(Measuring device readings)

=-=-=

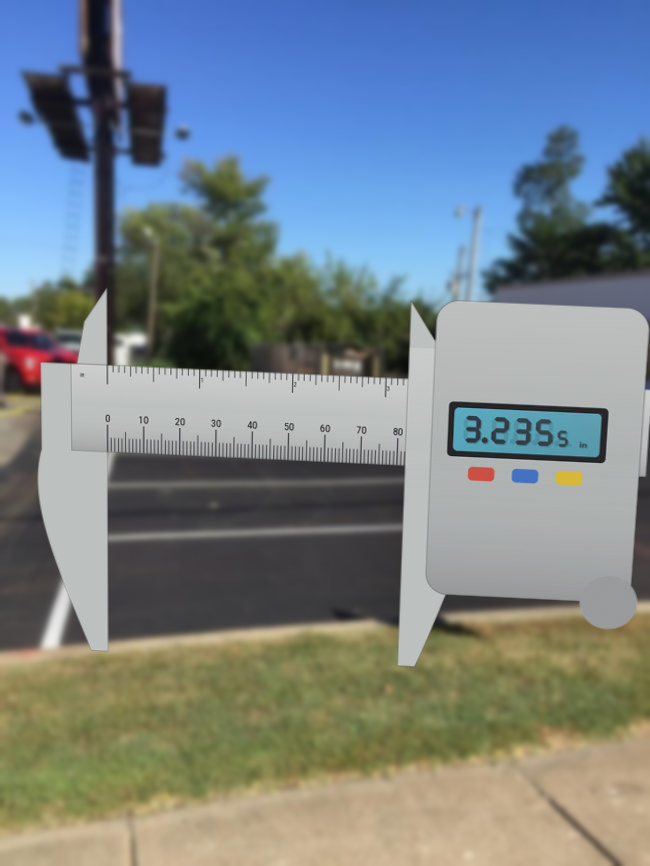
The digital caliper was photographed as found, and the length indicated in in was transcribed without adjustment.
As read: 3.2355 in
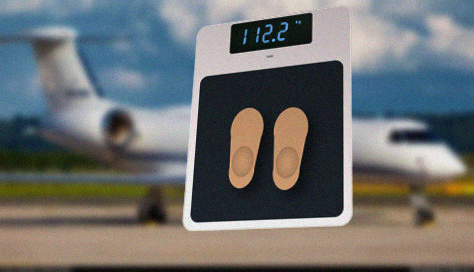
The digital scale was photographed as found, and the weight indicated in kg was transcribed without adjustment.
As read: 112.2 kg
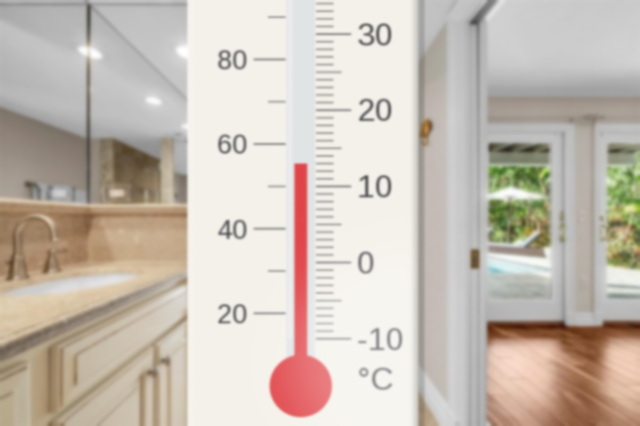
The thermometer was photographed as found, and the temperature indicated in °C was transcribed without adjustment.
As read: 13 °C
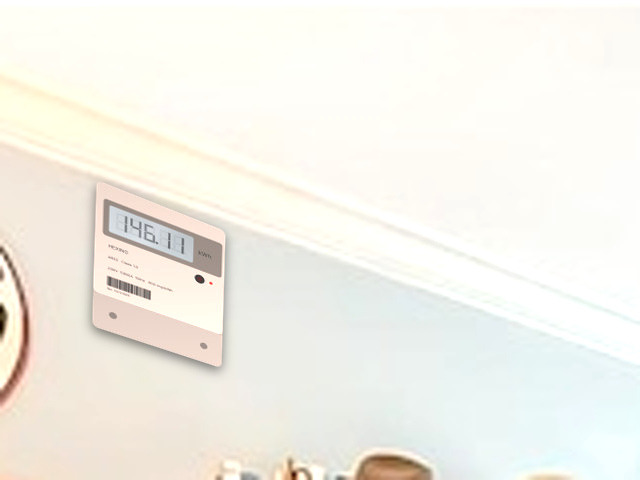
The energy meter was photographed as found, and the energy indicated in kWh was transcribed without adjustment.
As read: 146.11 kWh
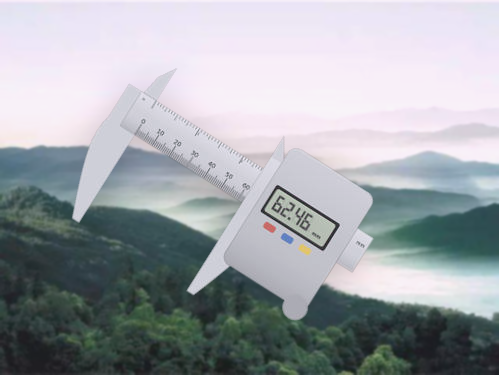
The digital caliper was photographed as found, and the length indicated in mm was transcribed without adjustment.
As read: 62.46 mm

=-=-=

Copy out, word for word, the part of the material above that opens with the line containing "The digital scale" and closes with the line containing "As read: 13 °C", including both of those lines. Omit the pictures from your copy.

■ RESPONSE TO THE EXERCISE:
The digital scale was photographed as found, and the weight indicated in kg was transcribed without adjustment.
As read: 112.2 kg
The thermometer was photographed as found, and the temperature indicated in °C was transcribed without adjustment.
As read: 13 °C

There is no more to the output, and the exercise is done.